Books
This Author Wrote An Entire Book On Her Commute & It Didn't Even Take That Long
There are two people on the 07:55 train from Winchester to London Waterloo who may well have read a fair bit of my first novel before anyone else did — even my boyfriend. I wrote almost every word of The Flatshare on my commute, and, like many of the commuters I shared the train with, I had a regular seat that I’d aim for. If they chose to, the two people who usually sat behind me could’ve read the novel in real-time, as I wrote it. It’s a slightly alarming thought.
The risk of over-the-shoulder readers was worth it, as far as I was concerned. I dreamed of becoming a published author, but working full time in London meant it was hard to find time to write. My commute became my solution to the problem. For two hours a day, I was sat on a train with nowhere else to go and no WiFi connection to distract myself on Twitter. It was ideal.
My move out of London inspired not just how I wrote the book, but the story within it: the idea for The Flatshare came to me when I moved in with my boyfriend in Winchester. He’s a junior doctor, and he was working lots of night shifts. Though we were living together at last after three years in different cities, we seemed to be seeing each other less than ever. When I was in, he was out. We’d go days on end without crossing paths. But in a strange way, we still felt closer for sharing a house, even if we weren’t there at the same time.
With so much of our time spent apart, I started to notice clues around the house that would give me more of a sense of how he was. The number of coffee mugs by the sink told me how much caffeine he’d needed to keep him going that night. The last programme loaded up on Netflix said what sort of mood he was in. The sad lunch accidentally left in the fridge told me that that night’s shift was going to be an especially tough one.
I spoke to a friend of mine about my strange living situation, and she pointed out that if my boyfriend didn’t live with me, he could have rented out his room to a stranger. The thought stayed with me, not as a business idea but as the concept of a novel. I found myself wondering, what if two strangers lived this way? Could two people share a one-bed flat, but never meet? And if they did… what might they learn about each other from the traces they each left behind?
That’s how it started. My two main characters, Tiffy and Leon, were born out of that concept – I asked myself what sort of people might be willing to sign up to such an unusual living situation, and they just came to life from there. I wrote that first draft fast, aiming to hit 800 words or so on each leg of my commute. It didn’t always happen – there were plenty of days when I found excuses to leave the laptop at home or to stare out the window instead of hitting my word count. But within about six months, I had a rough first draft.

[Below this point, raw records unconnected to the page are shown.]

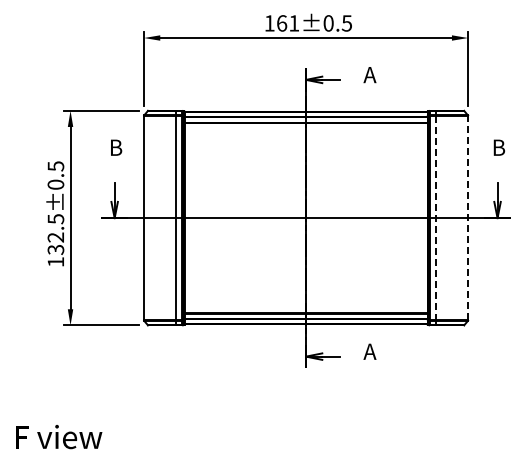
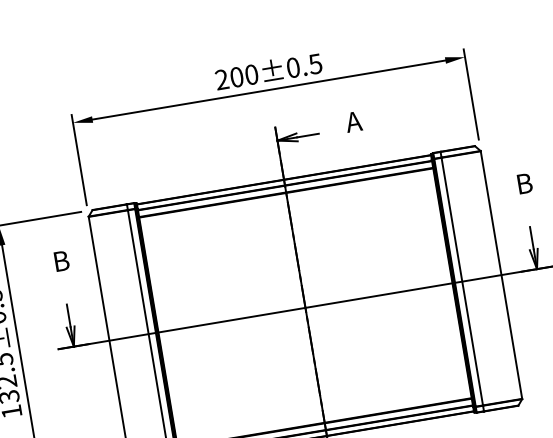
text: (281, 23) -> (236, 77), 161±0.5 -> 200±0.5
line: (468, 217) -> (501, 274), dashed -> solid
line: (435, 218) -> (462, 282), dashed -> solid

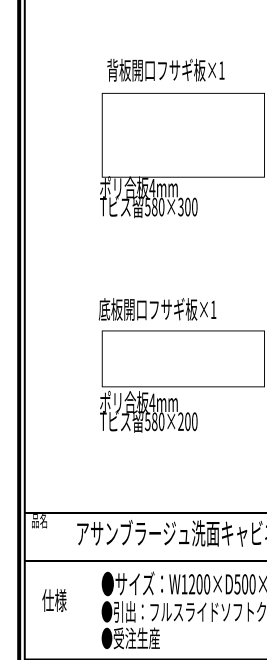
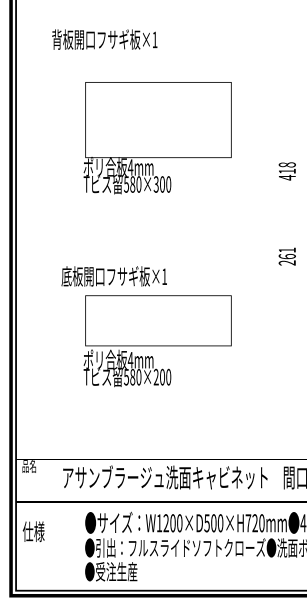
text: (165, 70) -> (104, 39), moved
text: (156, 309) -> (113, 276), moved
text: (54, 600) -> (33, 531), moved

It took me another six months to get it into shape: rewriting, cutting, losing characters and unpicking subplots until I had something I was relatively happy with. Even so, it was hard to hold the faith in the novel when I sent it out to literary agents — I’d sent stories to agents before with no success, and the rejections always hurt. But one agent wanted to read more — then she wanted to sign me. It was a genuine dream come true. And so it began, the most wonderful few months of my life, as The Flatshare sold to publishers across the world.
I’ve lost count of the number of The Flatshare drafts there have been – I worked on the novel further with my agent, then with my editors in both the UK and the US. I’ve learnt that so much of the work of writing a book happens after you’ve first typed The End. The book is infinitely better for all that editing, and for the incredible skill and expertise of the editors who helped me shape it. I cringe to think of that first draft now. In fact, if those two people behind me on the train happen to pick up a copy somewhere, I wonder if they’d even recognise it as the novel they read over my shoulder.